The stories about her own family were intricately written and particularly moving. This was highlighted by the story of Lung Yingtai's older brother, who was separated from his mother when he was a toddler and never saw her again. Lung Yingtai finally met with him when she was in her thirties; she writes that she could immediately recognize that this man was her brother because he had their mother's eyes. The only memory he had of his mother was her perm hair. In his childhood, he often mistook women with perm hair as his mother whenever he was in need of a mother's tenderness. Such recollection would bring tears to the eyes of this grown man.

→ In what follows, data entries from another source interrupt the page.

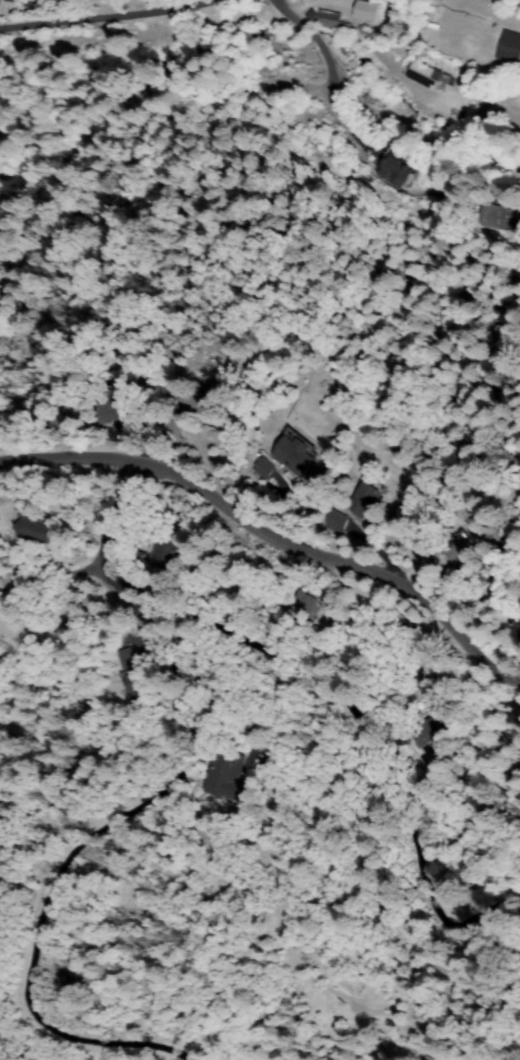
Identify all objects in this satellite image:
building: (0, 2)
road: (150, 8)
building: (331, 21)
road: (53, 26)
building: (510, 49)
building: (428, 76)
building: (396, 172)
building: (493, 217)
building: (518, 236)
building: (201, 403)
building: (113, 410)
building: (296, 456)
building: (263, 469)
building: (278, 484)
building: (365, 499)
road: (102, 517)
building: (334, 519)
building: (37, 531)
road: (278, 531)
building: (460, 550)
building: (158, 555)
building: (304, 606)
building: (470, 606)
building: (74, 628)
building: (129, 659)
building: (140, 684)
building: (429, 733)
building: (226, 778)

Separation from family and forced displacement is often the unwanted but inevitable consequence during such chaotic times. The goal is to survive first and ask questions later, coupled with a high degree of helplessness and uncertainty. We may think that such thoughts bring a rather sour taste to the supposedly jolly Christmas season, but it is in fact woven into the Christmas narrative. We see it illustrated in the Holy Family's flight to Egypt, after learning that baby Jesus' life was in danger (Matt 2:13-18).

Let us put ourselves into the scene and imagine what they were going through: although the birth of a child always brings joy, it is unlikely that a family would want to uproot themselves after childbirth, let alone flee their country. It was on rather short notice as well; there was no time to waste after the warning of the angel in Joseph's dream. No time to find the best route via Google Map. There was certainly no time to pack, and no opportunity to say goodbye to their relatives like Zechariah or Elizabeth. They were forced to hasten to a foreign country of which they knew nothing. In short, they were refugees, and were not that much different from those suffering commoners described in Lung Yingtai's book.

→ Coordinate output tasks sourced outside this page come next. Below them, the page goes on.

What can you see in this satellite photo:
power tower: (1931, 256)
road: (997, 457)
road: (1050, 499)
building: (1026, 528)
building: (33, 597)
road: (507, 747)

While it is true that Christmas is a joyful occasion, it is worth examining for what reason we ought to be joyful. It is certainly not because we all need an occasion to celebrate, to be joyful for joyfulness' sake. In the Holy Family's flight to Egypt, how can one remain joyful? It is a kind of joy that only manifests itself when we are with Christ. In a sense, we are joyful simply because we are with Christ Jesus, and not because the situation is rosy. It is not so much an endorphin rush of positive feelings, but rather a quiet contentment that despite everything, we are with Christ Jesus, which is the ultimate goal of our lives. While not many of us are in the position to put together just and appropriate policies to stop the cause of forced displacement, we can certainly provide some kind of hospitality and be in solidarity with those who are seeking refuge for whatever reasons; for in them we find the Holy Child who is fleeing from persecution.